(Dataset records begins)

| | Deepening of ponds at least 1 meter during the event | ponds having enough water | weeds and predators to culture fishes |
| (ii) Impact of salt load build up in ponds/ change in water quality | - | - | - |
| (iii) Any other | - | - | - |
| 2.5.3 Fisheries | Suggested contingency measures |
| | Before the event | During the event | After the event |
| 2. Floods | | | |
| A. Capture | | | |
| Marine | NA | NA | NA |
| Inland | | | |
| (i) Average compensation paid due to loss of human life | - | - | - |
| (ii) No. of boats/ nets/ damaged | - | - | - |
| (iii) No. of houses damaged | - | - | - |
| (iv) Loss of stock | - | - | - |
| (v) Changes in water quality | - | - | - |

(Dataset records ends)

→ **What is required**:
The answer should contain every line of the data, unchanged.

→ **Answer space**:
| | Deepening of ponds at least 1 meter during the event | ponds having enough water | weeds and predators to culture fishes |
| (ii) Impact of salt load build up in ponds/ change in water quality | - | - | - |
| (iii) Any other | - | - | - |
| 2.5.3 Fisheries | Suggested contingency measures |
| | Before the event | During the event | After the event |
| 2. Floods | | | |
| A. Capture | | | |
| Marine | NA | NA | NA |
| Inland | | | |
| (i) Average compensation paid due to loss of human life | - | - | - |
| (ii) No. of boats/ nets/ damaged | - | - | - |
| (iii) No. of houses damaged | - | - | - |
| (iv) Loss of stock | - | - | - |
| (v) Changes in water quality | - | - | - |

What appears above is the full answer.